Black activist Angela Davis, a former member of the Black Panthers and the Communist Party, hailed the “profound sense of humanity” of Abu-Jamal, attacking American unilateralism and racist attacks against immigrants.
The movement to free Mumia Abu-Jamal “takes on a new sense in face of American unilateralism, the aggression against the Iraqi people and the racist attacks against immigrants which can only further gnaw away at the vestiges of democracy in the United States,” said Davis, a professor at the University of California in Santa Cruz.
Mumia Abu-Jamal, a former Black Panther civil rights activist and journalist who has maintained his innocence, was sentenced to death 21 years ago for the murder of Daniel Faulkner. and scores of movements and organizations have sprung up around the world in his defense.

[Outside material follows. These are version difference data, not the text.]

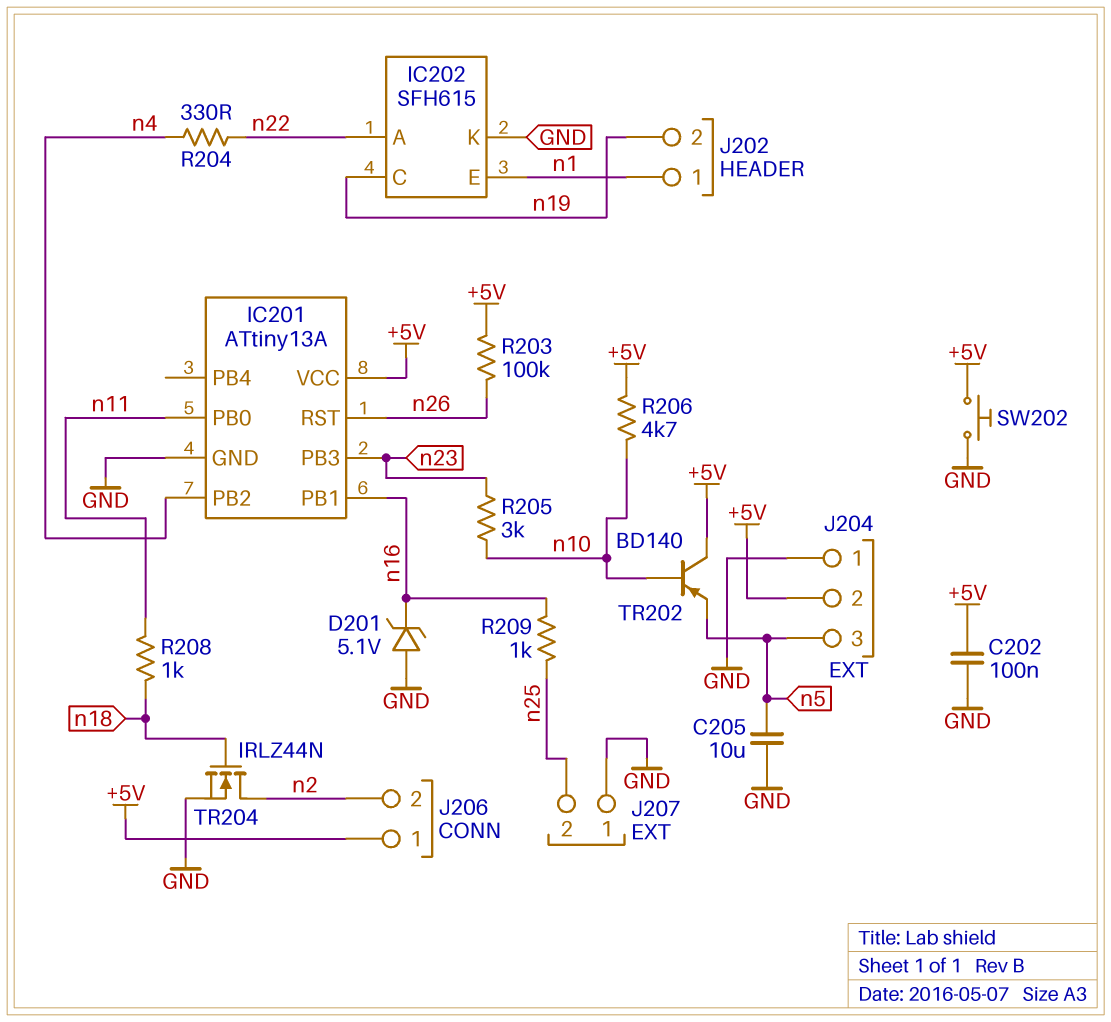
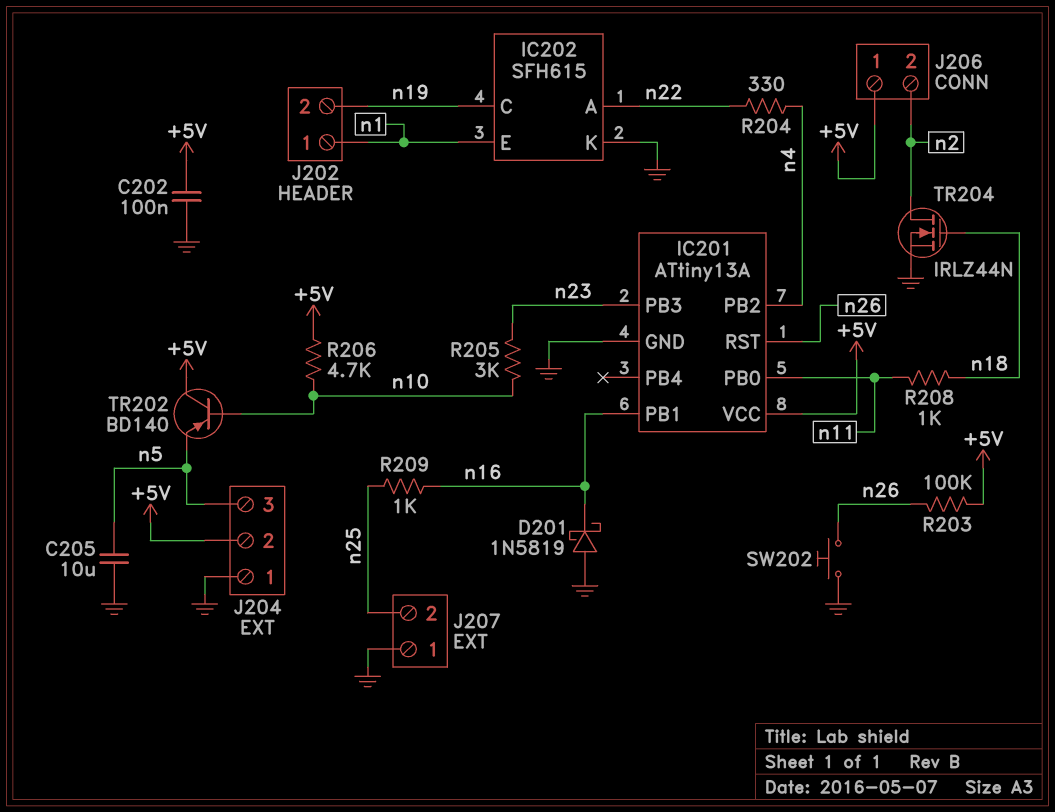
D201: zener 5.1V (A GND, K n16) -> schottky 1N5819 (A GND, K n16)
SW202: button (+5V, GND) -> button (GND, n26)

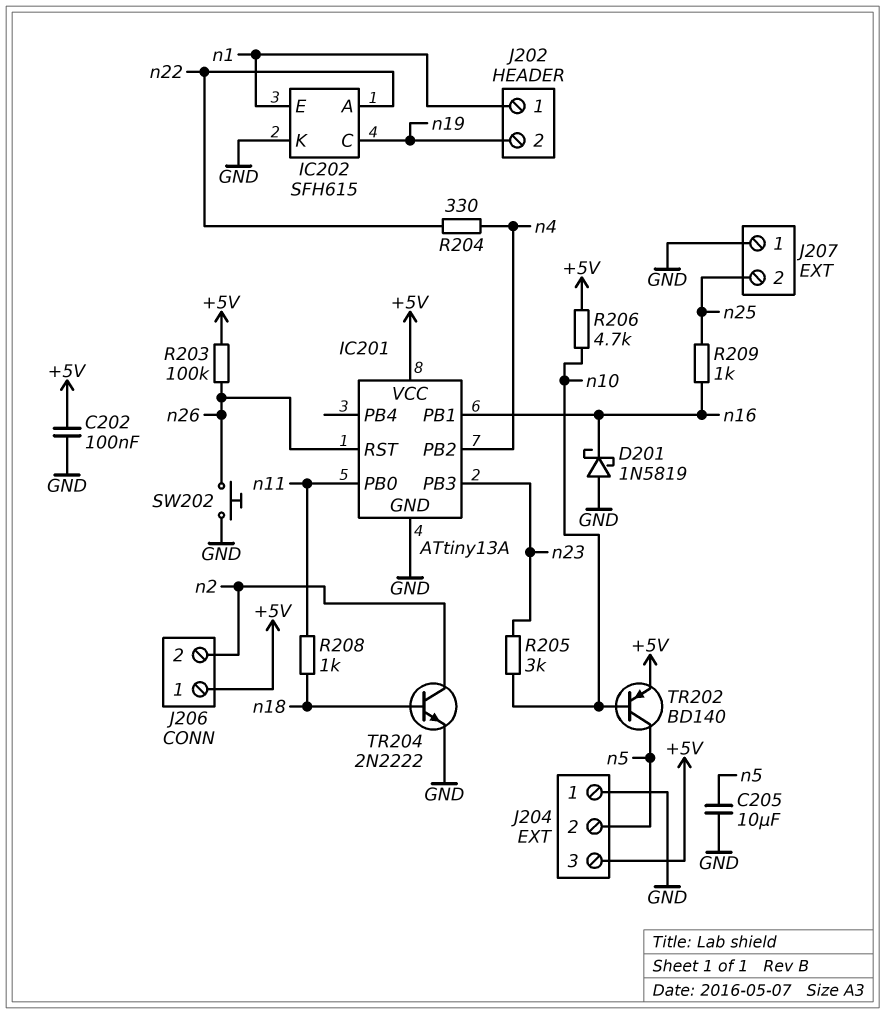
J204 pin 2: +5V -> n5
J204 pin 3: n5 -> +5V
TR202: PNP BD140 (B n10, C +5V, E n5) -> PNP BD140 (B n10, C n5, E +5V)
TR204: NMOS IRLZ44N (G n18, D n2, S GND) -> NPN 2N2222 (B n18, C n2, E GND)

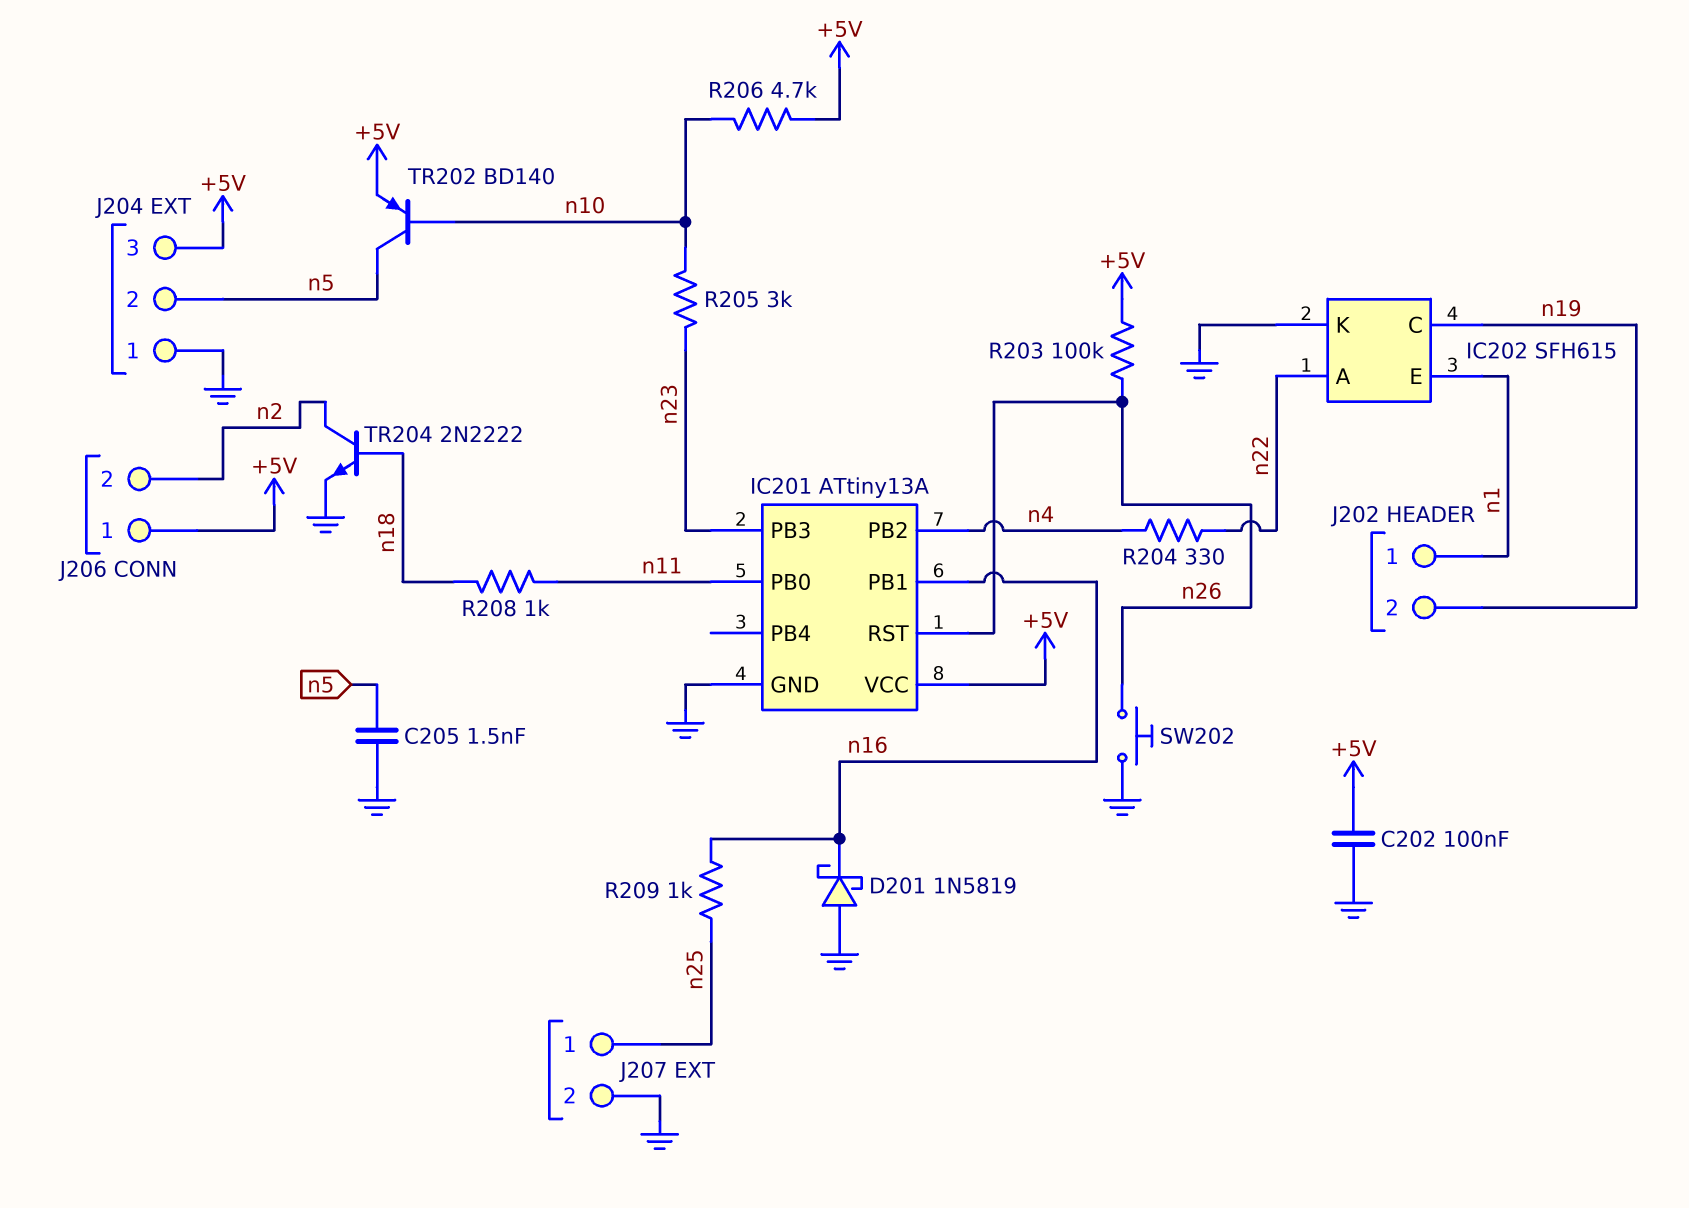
C205: 10uF (GND, n5) -> 1.5nF (GND, n5)
J207 pin 1: GND -> n25
J207 pin 2: n25 -> GND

Abu-Jamal is regarded worldwide as the most well-known political prisoner on death row. Another person, Arnold Beverly, has come forward to claim responsibility for the death of Officer Daniel Faulkner. Both the federal and state appeals courts have to this day refused to hear this significant testimony that should have led to Abu-Jamal’s freedom.
His case has provoked particularly vivid debate in France, which abolished the death penalty in 1981. French school children are required to study the case as part of their education.
Mumia Abu-Jamals message to the French on the occasion of his being awarded honorary citizenship of Paris.
My friends, comrades, brothers and sisters. I want to take this opportunity to thank our good friends in France, to the many good people who are deeply opposed to the modern barbarity of the death penalty, and for those who have retained the taste of liberty that sparked the great French revolution over two hundred years ago.
I have been forced to think about what it means to be a citizen, even an honorary one. I have often wondered what such a thing meant for I have seen precious little of what it means in my life and in the lives of many of my contemporaries. It must mean far more than the empty right to vote. Does it mean the so-called right to have Black jurors summarily removed from your jury? The right to have openly racist judges appointed to decide whether you shall live or die? The right to a trial that violates the laws of the land and indeed international law?
If that is so then I am an American citizen and it has become virtually meaningless. I am hoping that an honorary citizenship may mean something more. What more? I dont have the experience to know. But I do have the knowledge to thank you and the French Republic forsince the time of Mitterand, 1981, taking the side of life. There are indeed over three thousand men, women, and juveniles, who if they could would surely thank you all for such a choice.
I am but one of them. So I thank you all. Merci, On a Move! LONG LIVE JOHN AFRICA!